Uma crise negligenciada
A epilepsia é o distúrbio neurológico crónico mais comum no mundo, afetando uns estimados 50 milhões de pessoas de acordo com a Organização Mundial de Saúde. A doença pode ter uma variedade de causas, incluindo complicações durante o nascimento ou infeções que afetam o cérebro e, por vezes, a causa pode não ser identificada.
“Cerca de 80 por cento das pessoas com epilepsia vivem em países de baixos ou médios rendimentos e quase três quartos delas não recebem o tratamento de que necessitam”, sublinha o neurologista Léonard Nfor, que esteve até muito recentemente a trabalhar com a MSF na Libéria.
“A prevalência da doença em África é muito elevada e faltam profissionais qualificados. Temos, assim, de encontrar um sistema em que a epilepsia possa ser tratada apesar da ausência de especialistas nesta doença”, frisa.
Na Libéria, a MSF firmou uma parceria com o Ministério da Saúde para dar formação e supervisionar profissionais de saúde mental em cinco centros de saúde no condado de Montserrado. Os clínicos diagnosticam e tratam pessoas com epilepsia e distúrbios psiquiátricos com a orientação prestada por profissionais especializados da MSF como Léonard Nfor.
A medicação tem um papel crucial no controlo dos sintomas como as convulsões epilépticas, e o aconselhamento também ajuda os pacientes a compreenderem como gerir a doença. Assistentes psicossociais e voluntários de saúde comunitários divulgam a informação de que há tratamento disponível e trabalham junto das famílias e das comunidades para reduzir o estigma social pelo qual passam muitos pacientes.
Estes esforços têm ampliado desde 2017 e, atualmente, é prestado tratamento a mais de 1 200 pacientes com epilepsia e quase 600 pacientes com distúrbios psiquiátricos.
Enfoque na inclusão
A experiência vivida por Amuchin Nango em ter de abandonar a escola está longe de ser única. Mais de metade dos pacientes com epilepsia assistidos pela MSF são crianças em idade escolar, mas a maioria não vai à escola. A organização médico-humanitária identificou que o estigma social é a principal razão devido à qual cerca de 10 por cento destas crianças abandonam a escola. Outras razões incluem dificuldades económicas ou fragilidades de saúde.

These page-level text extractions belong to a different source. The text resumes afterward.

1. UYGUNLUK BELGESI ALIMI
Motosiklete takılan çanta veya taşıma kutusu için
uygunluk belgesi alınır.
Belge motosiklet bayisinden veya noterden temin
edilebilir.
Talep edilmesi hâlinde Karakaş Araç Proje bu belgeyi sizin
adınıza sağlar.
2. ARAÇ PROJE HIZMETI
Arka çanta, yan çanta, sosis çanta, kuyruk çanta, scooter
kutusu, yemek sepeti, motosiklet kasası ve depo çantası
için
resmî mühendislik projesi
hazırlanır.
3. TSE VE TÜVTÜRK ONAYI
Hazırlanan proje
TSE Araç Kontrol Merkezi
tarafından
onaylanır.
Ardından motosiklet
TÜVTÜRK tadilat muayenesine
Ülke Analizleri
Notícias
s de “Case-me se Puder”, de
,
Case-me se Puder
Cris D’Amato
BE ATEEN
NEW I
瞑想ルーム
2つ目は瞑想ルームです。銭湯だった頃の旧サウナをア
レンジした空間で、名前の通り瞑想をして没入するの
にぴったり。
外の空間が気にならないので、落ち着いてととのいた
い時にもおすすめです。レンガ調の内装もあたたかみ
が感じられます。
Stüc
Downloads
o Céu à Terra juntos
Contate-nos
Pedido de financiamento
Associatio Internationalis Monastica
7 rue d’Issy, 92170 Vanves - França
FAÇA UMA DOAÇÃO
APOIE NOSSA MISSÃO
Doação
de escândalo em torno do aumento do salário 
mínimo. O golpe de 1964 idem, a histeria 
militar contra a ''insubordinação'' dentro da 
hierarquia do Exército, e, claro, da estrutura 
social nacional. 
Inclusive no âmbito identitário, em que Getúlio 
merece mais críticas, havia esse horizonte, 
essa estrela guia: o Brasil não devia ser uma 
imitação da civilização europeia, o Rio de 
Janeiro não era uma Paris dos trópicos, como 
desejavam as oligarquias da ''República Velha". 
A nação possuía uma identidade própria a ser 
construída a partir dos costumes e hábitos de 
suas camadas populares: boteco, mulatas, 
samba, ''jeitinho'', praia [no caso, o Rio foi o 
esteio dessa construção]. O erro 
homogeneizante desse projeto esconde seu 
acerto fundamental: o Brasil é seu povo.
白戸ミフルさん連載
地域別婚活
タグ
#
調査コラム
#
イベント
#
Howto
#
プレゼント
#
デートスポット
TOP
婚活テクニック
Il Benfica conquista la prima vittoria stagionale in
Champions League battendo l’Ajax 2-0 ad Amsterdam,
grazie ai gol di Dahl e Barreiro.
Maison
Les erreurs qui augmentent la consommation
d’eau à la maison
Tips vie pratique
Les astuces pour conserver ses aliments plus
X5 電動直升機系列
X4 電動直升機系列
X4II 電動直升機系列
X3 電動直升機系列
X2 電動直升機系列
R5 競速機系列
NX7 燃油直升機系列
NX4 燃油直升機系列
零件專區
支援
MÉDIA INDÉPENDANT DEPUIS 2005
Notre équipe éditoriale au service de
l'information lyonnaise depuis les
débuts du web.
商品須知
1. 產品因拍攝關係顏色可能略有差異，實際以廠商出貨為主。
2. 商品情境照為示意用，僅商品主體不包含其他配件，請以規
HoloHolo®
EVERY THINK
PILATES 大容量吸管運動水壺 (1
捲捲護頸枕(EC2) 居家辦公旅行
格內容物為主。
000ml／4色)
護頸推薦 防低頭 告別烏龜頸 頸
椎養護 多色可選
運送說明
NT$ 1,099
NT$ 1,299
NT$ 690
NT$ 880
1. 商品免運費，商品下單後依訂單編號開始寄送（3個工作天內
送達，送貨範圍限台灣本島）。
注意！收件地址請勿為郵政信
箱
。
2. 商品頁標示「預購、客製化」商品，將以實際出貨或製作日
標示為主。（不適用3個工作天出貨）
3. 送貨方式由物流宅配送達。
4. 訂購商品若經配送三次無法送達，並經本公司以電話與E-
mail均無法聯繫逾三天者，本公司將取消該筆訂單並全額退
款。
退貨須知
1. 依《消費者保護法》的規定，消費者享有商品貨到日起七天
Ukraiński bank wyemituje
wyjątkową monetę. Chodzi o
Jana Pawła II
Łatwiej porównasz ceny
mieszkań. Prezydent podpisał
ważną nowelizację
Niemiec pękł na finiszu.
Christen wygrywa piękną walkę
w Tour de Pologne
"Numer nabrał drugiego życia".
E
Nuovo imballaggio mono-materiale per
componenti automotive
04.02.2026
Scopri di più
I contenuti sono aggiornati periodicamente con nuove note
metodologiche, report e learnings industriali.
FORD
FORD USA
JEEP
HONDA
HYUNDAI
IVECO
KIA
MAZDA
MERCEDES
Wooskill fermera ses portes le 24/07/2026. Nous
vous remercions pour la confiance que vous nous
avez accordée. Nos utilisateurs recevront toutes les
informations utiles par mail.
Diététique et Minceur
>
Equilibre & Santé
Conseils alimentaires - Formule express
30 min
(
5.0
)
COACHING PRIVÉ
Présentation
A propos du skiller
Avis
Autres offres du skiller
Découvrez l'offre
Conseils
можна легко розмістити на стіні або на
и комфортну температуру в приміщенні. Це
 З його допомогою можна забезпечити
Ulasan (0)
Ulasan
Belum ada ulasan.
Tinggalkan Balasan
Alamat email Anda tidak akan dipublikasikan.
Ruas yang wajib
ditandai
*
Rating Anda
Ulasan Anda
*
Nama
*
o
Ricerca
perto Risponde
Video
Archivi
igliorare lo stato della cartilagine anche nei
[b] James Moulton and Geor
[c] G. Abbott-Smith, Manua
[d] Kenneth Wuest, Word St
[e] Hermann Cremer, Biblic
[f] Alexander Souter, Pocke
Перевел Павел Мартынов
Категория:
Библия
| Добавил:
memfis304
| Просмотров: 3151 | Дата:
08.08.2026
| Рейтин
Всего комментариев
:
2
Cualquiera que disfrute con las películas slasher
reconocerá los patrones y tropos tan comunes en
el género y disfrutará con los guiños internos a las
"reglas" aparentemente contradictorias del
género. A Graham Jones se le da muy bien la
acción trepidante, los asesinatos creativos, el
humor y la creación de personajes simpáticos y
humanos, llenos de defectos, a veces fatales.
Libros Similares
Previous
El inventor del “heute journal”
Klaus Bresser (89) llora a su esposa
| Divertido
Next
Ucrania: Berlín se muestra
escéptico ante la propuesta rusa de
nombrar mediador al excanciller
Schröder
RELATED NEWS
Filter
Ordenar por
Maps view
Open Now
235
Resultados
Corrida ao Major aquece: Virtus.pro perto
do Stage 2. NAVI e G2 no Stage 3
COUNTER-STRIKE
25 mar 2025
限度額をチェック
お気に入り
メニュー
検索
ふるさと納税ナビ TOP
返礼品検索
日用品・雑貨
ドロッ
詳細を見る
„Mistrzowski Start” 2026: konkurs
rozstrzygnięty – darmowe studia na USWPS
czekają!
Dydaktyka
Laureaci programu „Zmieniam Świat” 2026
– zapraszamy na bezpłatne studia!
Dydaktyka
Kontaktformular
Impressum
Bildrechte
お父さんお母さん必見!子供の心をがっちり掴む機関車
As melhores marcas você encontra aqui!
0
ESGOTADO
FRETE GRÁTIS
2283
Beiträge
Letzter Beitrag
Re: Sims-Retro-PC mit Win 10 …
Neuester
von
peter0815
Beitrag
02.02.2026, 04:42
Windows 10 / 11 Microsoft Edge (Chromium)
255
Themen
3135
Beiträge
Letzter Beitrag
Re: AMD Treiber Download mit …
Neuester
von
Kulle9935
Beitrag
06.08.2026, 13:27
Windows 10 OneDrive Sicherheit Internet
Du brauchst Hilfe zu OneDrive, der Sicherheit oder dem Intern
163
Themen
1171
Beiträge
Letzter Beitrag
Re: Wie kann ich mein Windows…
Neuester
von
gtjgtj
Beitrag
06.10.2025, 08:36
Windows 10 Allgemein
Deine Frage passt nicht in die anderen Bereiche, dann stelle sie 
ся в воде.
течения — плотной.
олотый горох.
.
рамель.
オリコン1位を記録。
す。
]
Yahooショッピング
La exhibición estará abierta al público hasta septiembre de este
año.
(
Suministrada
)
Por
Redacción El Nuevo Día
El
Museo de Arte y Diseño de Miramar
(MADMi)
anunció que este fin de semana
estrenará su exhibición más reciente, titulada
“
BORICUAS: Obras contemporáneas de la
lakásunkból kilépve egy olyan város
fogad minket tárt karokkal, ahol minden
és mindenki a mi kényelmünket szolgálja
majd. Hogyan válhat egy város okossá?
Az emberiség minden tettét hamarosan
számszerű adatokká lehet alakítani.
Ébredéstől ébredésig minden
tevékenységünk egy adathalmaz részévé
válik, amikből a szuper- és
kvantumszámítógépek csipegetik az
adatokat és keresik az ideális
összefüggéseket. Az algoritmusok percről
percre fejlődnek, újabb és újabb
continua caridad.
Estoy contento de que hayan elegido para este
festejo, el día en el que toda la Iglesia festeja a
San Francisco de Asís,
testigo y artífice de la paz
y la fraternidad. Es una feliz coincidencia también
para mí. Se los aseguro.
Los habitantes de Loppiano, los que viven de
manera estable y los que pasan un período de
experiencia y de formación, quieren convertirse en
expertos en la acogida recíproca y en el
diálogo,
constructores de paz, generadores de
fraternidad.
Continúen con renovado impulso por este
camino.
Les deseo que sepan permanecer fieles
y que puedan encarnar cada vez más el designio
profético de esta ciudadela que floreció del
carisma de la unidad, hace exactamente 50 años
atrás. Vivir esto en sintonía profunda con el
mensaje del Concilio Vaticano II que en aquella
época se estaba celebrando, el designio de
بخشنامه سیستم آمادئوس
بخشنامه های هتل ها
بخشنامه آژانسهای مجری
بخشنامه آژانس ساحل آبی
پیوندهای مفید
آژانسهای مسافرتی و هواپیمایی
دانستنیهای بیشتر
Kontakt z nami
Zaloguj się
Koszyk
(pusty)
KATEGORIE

Mesmo depois de Amuchin Nango começar o tratamento para a epilepsia foi necessário um esforço concertado para que conseguisse regressar à escola.
“A nossa equipa psicossocial continua a trabalhar com o senhor Nango e a sua família, visitamo-los, falamos ao telefone e providenciamos psicoeducação na escola dele”, descreve o assistente psicossocial da MSF Abraham Kollie. “Depois de um trabalho intensivo de sensibilização sobre a epilepsia com os alunos e com o pessoal administrativo foi finalmente possível que o senhor Nango fosse aceite de volta na escola.”
Há dois anos Amuchin Nango terminou o ensino secundário e é agora um orgulhoso professor júnior no liceu. Encoraja outras pessoas com convulsões a procurarem cuidados médicos e divulga a informação de que há tratamento disponível para a epilepsia. Atualmente, os sintomas de Amuchin Nango estão bem controlados com os medicamentos.
No Dia Internacional da Epilepsia, que se assinalou a 14 de fevereiro, os assistentes psicossociais da MSF visitaram centros de saúde e escolas em todo o condado de Montserrado para reforçar a sensibilização nas comunidades para a doença. Nas t-shirts que vestiam levaram uma mensagem clara com o objetivo de ajudar a reduzir o estigma que Amuchin Nango e muitos outros pacientes enfrentam: “A epilepsia não é contagiosa”.